I haven't given you both sides of the story because no one, not me, not a counsellor, a mediator, a lawyer or a judge (with respect) will ever know the truth of what happened to this marriage. Fiona has her story, and her husband will have his, which may be similar, or it may be unrecognisable. That happens. The relevant facts, however, are that Fiona and David have two children, aged 12 and 14, who still need their parents' care and love.

At the moment they don't look like candidates for shared parenting. She hasn't spoken to him since September 30, she tells me, and she doubts she will ever speak to him again in her life. I doubt that this is true, but I accept that's how it looks from inside the fog. And I wish her well in her journey.
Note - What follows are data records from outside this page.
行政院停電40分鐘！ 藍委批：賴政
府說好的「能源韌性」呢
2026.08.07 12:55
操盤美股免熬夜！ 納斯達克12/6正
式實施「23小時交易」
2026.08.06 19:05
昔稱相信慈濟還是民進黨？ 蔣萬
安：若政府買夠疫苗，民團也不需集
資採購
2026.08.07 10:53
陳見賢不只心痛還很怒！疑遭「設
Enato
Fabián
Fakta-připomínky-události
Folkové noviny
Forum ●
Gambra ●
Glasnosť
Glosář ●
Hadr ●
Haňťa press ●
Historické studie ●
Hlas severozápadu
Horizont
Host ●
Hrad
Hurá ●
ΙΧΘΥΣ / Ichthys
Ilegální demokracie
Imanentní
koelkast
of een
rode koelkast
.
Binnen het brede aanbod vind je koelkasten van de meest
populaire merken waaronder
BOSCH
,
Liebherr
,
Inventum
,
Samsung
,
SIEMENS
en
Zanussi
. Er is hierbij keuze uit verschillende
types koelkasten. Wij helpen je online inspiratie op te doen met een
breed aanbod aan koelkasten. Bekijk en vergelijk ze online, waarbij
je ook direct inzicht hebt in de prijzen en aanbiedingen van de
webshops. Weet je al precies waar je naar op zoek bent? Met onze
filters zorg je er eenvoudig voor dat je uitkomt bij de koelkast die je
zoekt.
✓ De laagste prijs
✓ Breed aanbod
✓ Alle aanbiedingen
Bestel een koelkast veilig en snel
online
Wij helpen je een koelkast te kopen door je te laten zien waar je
As for myself, I am out of the dark place now and I'm reluctant to look back. It is good out here on the other side, although family life is not simple. My ex-husband and I continue to live in the same suburb, the suburb the children have grown up in, and we share their care. We are not the best of friends, but we do OK. Our past lies fairly close to the surface and occasionally bursts through, but sometimes we surprise even ourselves. Last Christmas Eve, because that's the way it happened, we celebrated with our children, his wife, my partner and his two teenage children who also spend part of each week with us, and part with their mother. We enjoyed ourselves because the kids were so obviously enjoying themselves. It was amazing to me.

My ex-husband has his own story about our separation. The children have theirs. But we've worked at what came next, all of us, and keep doing so. At some point, maybe we'll know if it's been worth the effort. Maybe our children will tell us. Maybe they'll just say, get over it. Maybe that's the best thing they can say.
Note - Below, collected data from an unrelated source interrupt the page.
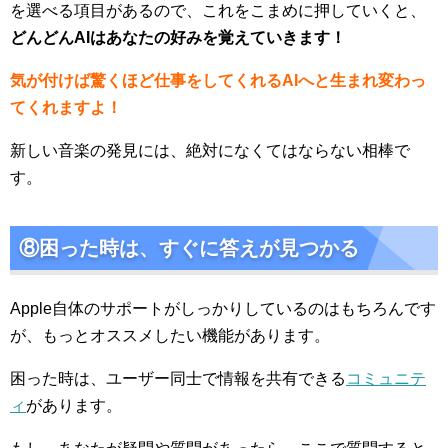
を選べる項目があるので、これをこまめに押していくと、
どんどんAIはあなたの好みを覚えていきます！
気が付けば驚くほど仕事をしてくれるAIへと生まれ変わっ
てくれますよ！
新しい音楽の発見には、絶対になくてはならない相棒で
す。
⑧困った時は、すぐに答えが見つかる
Apple自体のサポートがしっかりしているのはもちろんです
が、もっとオススメしたい機能があります。
困った時は、ユーザー同士で情報を共有できる
コミュニテ
ィ
があります。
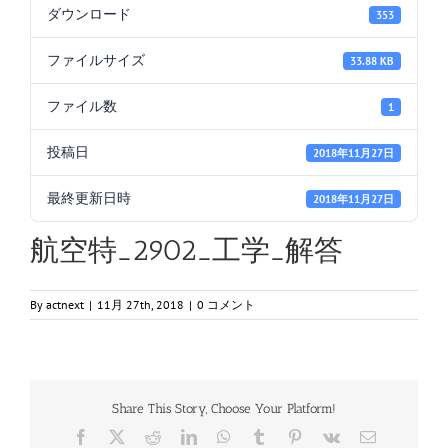
ダウンロード
353
ファイルサイズ
33.88 KB
ファイル数
1
投稿日
2018年11月27日
最終更新日時
2018年11月27日
航空特_2902_工学_解答
By
actnext
|
11月 27th, 2018
|
0 コメント
Share This Story, Choose Your Platform!
Facebook
X
Reddit
LinkedIn
WhatsApp
Tumblr
Pinterest
Vk
電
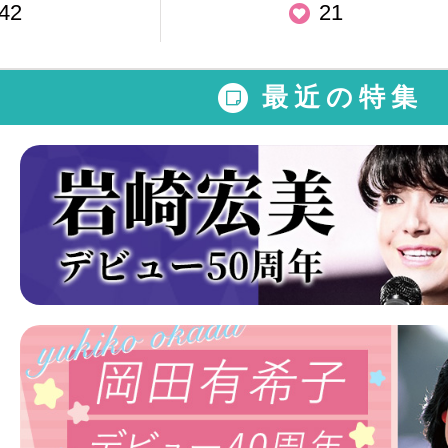
42
21
最近の特集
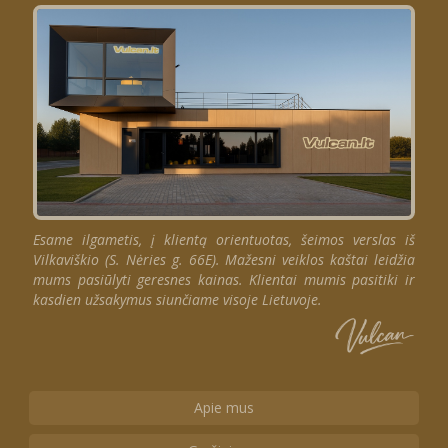
Esame ilgametis, į klientą orientuotas, šeimos verslas iš
Vilkaviškio (S. Nėries g. 66E). Mažesni veiklos kaštai leidžia
mums pasiūlyti geresnes kainas. Klientai mumis pasitiki ir
kasdien užsakymus siunčiame visoje Lietuvoje.
Apie mus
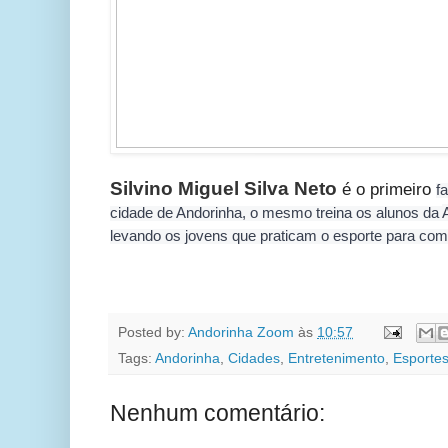
Silvino Miguel Silva Neto
é o primeiro
f
cidade de Andorinha, o mesmo treina os alunos da 
levando os jovens que praticam o esporte para com
Posted by:
Andorinha Zoom
às
10:57
Tags:
Andorinha
,
Cidades
,
Entretenimento
,
Esporte
Nenhum comentário:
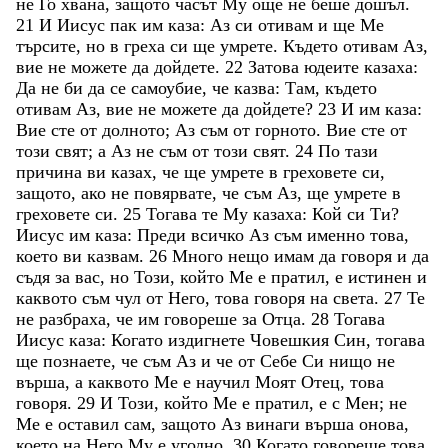
не
Го
хвана
,
защото
часът
Му
още
не
беше
дошъл
.
21
И
Иисус
пак
им
каза
:
Аз
си
отивам
и
ще
Ме
търсите
,
но
в
греха
си
ще
умрете
.
Където
отивам
Аз
,
вие
не
можете
да
дойдете
.
22
Затова
юдеите
казаха
:
Да
не
би
да
се
самоубие
,
че
казва
:
Там
,
където
отивам
Аз
,
вие
не
можете
да
дойдете
?
23
И
им
каза
:
Вие
сте
от
долното
;
Аз
съм
от
горното
.
Вие
сте
от
този
свят
;
а
Аз
не
съм
от
този
свят
.
24
По
тази
причина
ви
казах
,
че
ще
умрете
в
греховете
си
,
защото
,
ако
не
повярвате
,
че
съм
Аз
,
ще
умрете
в
греховете
си
.
25
Тогава
те
Му
казаха
:
Кой
си
Ти
?
Иисус
им
каза
:
Преди
всичко
Аз
съм
именно
това
,
което
ви
казвам
.
26
Много
нещо
имам
да
говоря
и
да
съдя
за
вас
,
но
Този
,
който
Ме
е
пратил
,
е
истинен
и
каквото
съм
чул
от
Него
,
това
говоря
на
света
.
27
Те
не
разбраха
,
че
им
говореше
за
Отца
.
28
Тогава
Иисус
каза
:
Когато
издигнете
Човешкия
Син
,
тогава
ще
познаете
,
че
съм
Аз
и
че
от
Себе
Си
нищо
не
върша
,
а
каквото
Ме
е
научил
Моят
Отец
,
това
говоря
.
29
И
Този
,
който
Ме
е
пратил
,
е
с
Мен
;
не
Ме
е
оставил
сам
,
защото
Аз
винаги
върша
онова
,
което
на
Него
Му
е
угодно
.
30
Когато
говореше
това
,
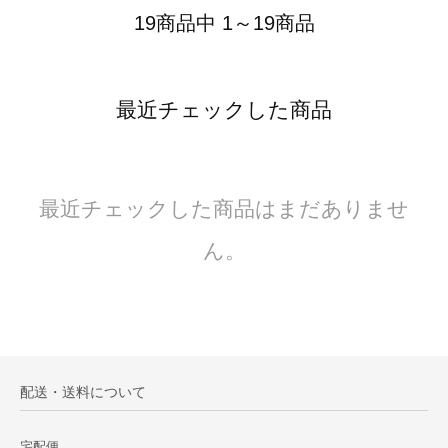
19商品中 1～19商品
最近チェックした商品
最近チェックした商品はまだありませ
ん。
配送・送料について
宅配便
Some names and identifiers have been changed.

Veteran American divorce researcher Mavis Hetherington, in her book For Better or For Worse (Norton, 2002), writes that what happens in a marriage often influences what happens after it. The emotional climate of a marriage, the roles men and women play, the habits they develop, affect their ability to adjust to post-divorce life, she says. This is what makes it so hard to generalise about post-separation parenting. Every set of ex-spouses is dealing with their own history and neutralising that history takes time. You don't begin post-separation parenting from a blank slate, although you think you've wiped yourself clean of the marriage.